Material and Methods
The
proton therapy class solution consisted of four PBS beams, including two
lateral beams tilted slightly posterior to avoid the femoral heads (gantry
angles 100°/260°) and two posterior beams angled slightly laterally to avoid
the rectum (gantry angles of 170°/190°). The two nearly lateral beams covered
the high-dose target volume and in addition the lymph nodes on either side. The
two nearly posterior beams covered the entire target with prostate, seminal
vesicles and lymph nodes on both sides. Treatment planning of eight test cases was
done in Eclipse, while dose and linear-energy transfer (LET) distributions were
re-calculated using Monte Carlo simulations
(TOPAS v3.5/Geant4 v.10.6) for our beamline (Fig. 1).

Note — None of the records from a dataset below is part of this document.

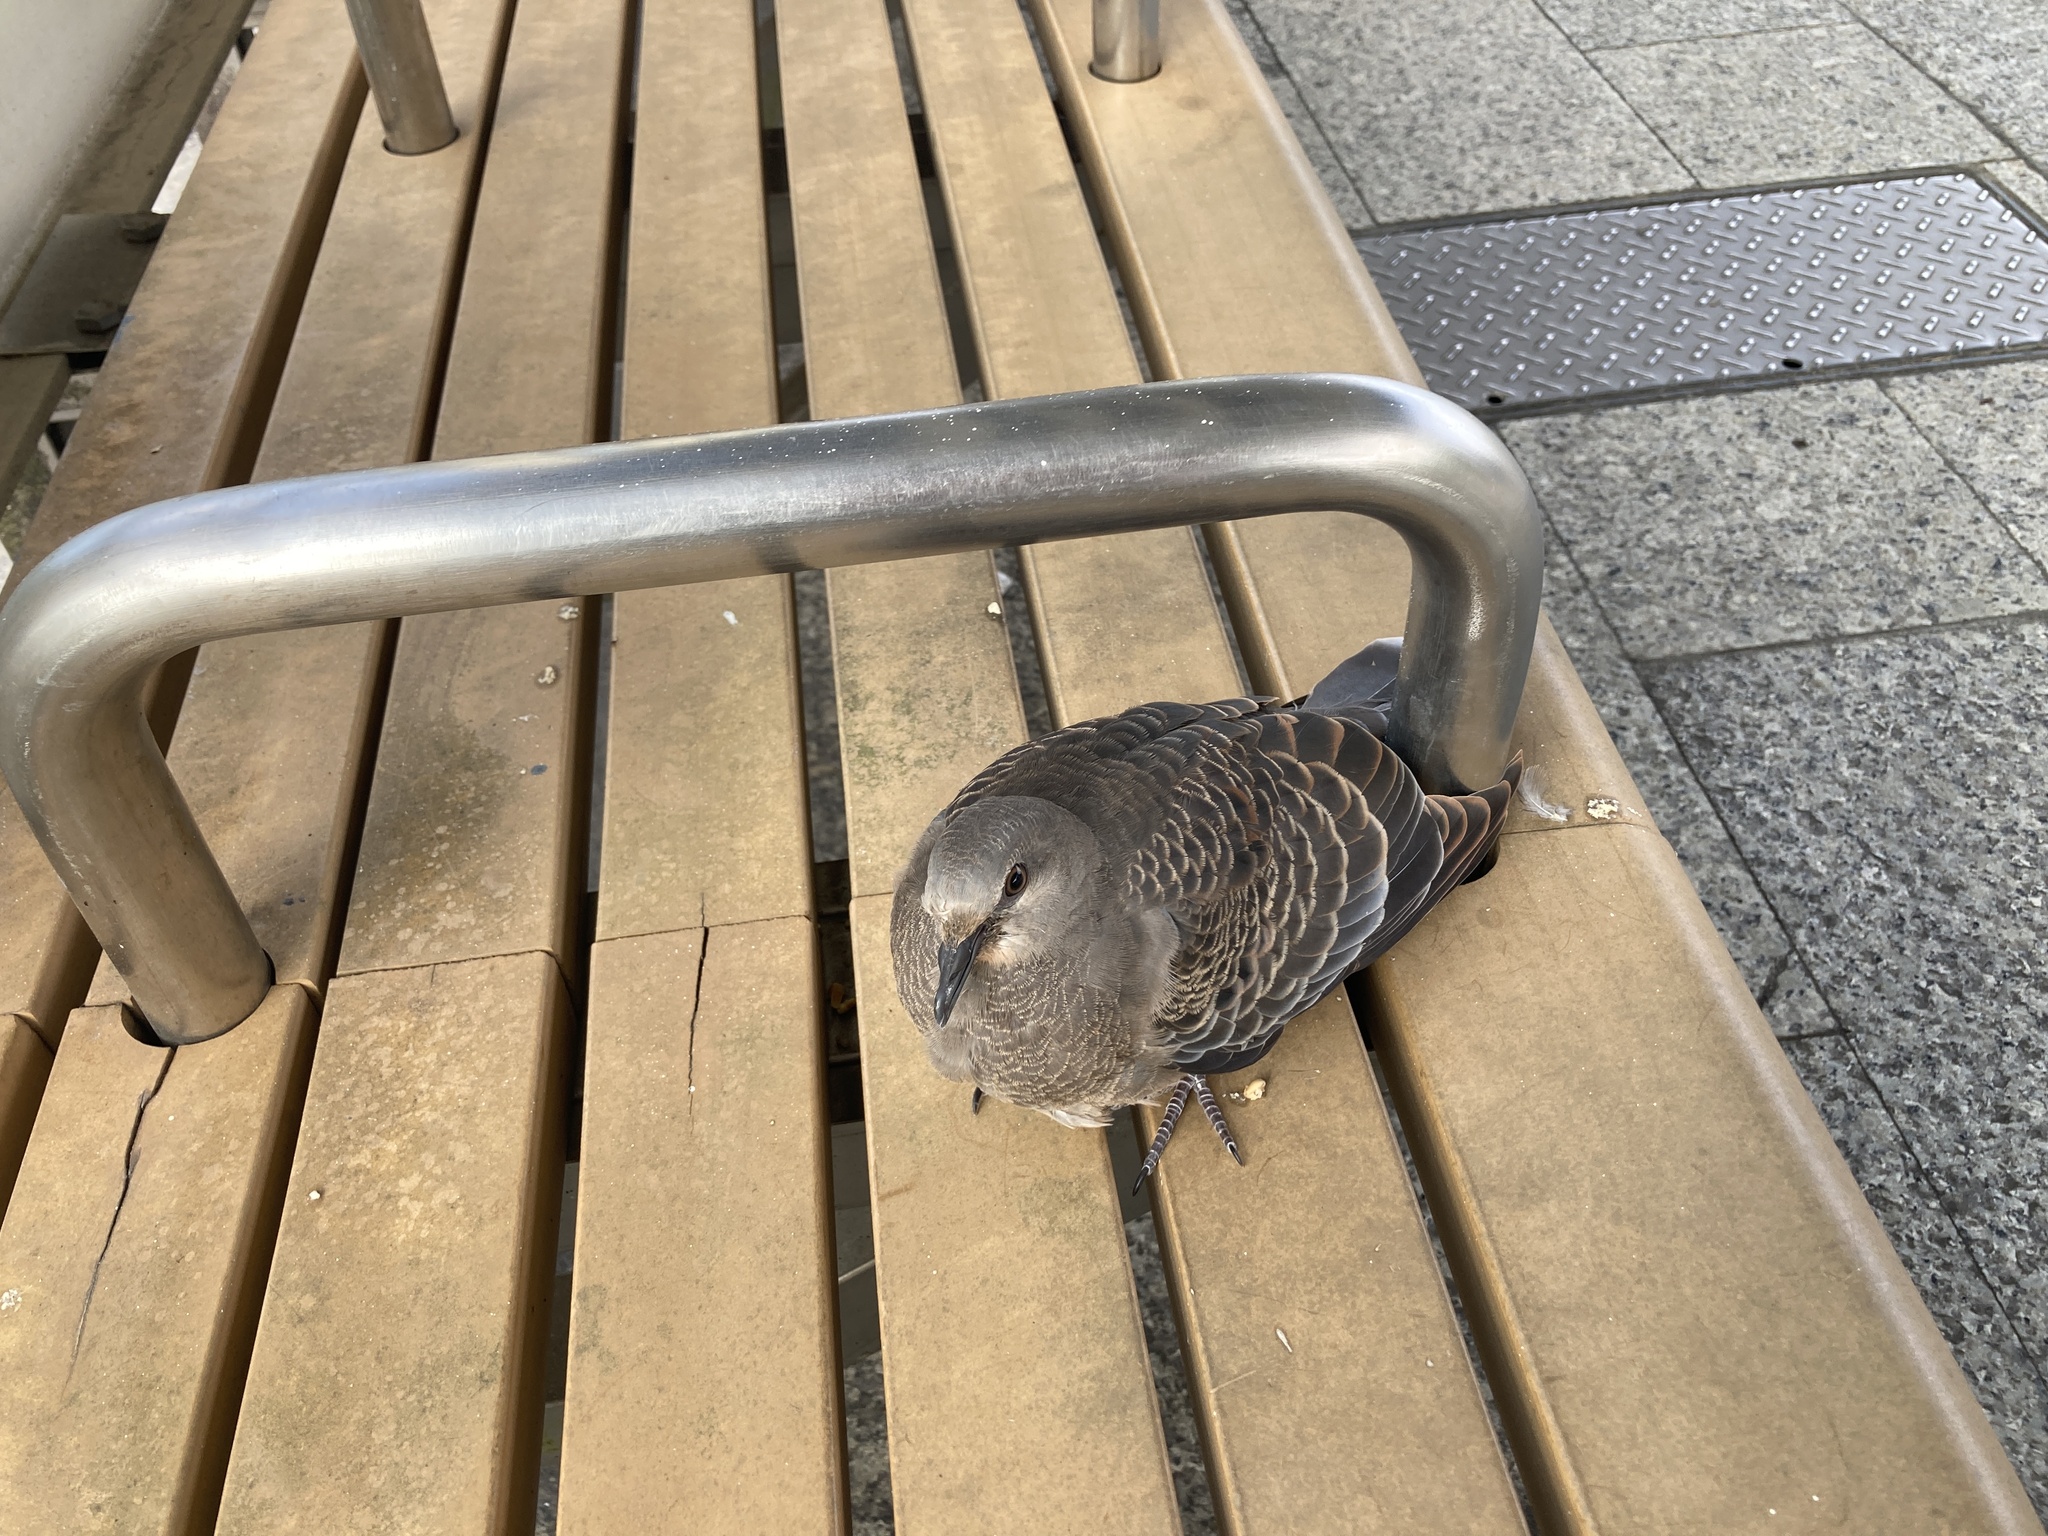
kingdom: Animalia
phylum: Chordata
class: Aves
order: Columbiformes
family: Columbidae
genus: Streptopelia
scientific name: Streptopelia orientalis
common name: Oriental turtle dove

Biological doses
with published variable RBE models (Carabe, Wedenberg, McNamara) as well as the
LET-weighted dose (LWD) (Fig. 1c) were compared to the clinically applied
constant RBE (RBE=1.1). The analysis focused on the bowel, bladder and rectum,
also taking the uncertainty in the model input parameter α/β
into account (±2 Gy around the point estimates). The differences between
different RBE models and between different α/β values were assessed at dose
levels corresponding to the dose/volume constraints of the trial.
Results
With
both LWD and even more so with the LET-based variable RBE models, the
biological doses in the bowel, bladder and rectum increased compared to
constant RBE (Fig. 2a). The Wedenberg and Carabe RBE models resulted in the
highest doses. At the dose levels of the normal tissue constraints, volume
increases of 0.3-8% were seen, largest for the bowel. For each of the three RBE
models, lowering the α/β increased the biological doses, with the
effect being in the same range as the differences between the models (Fig 2b).
Conclusion
Accounting
for the potentially variable RBE in proton therapy of high-risk prostate cancer
resulted in increases in relative volumes of up to 8% at the dose levels corresponding
to the trial dose/volume constraints. The choice of model and the choice of input
parameter had similar effects. The biological doses obtained with the LWD were
closest to the constant RBE. Biological doses including variable RBE will be
assessed prospectively in our trial.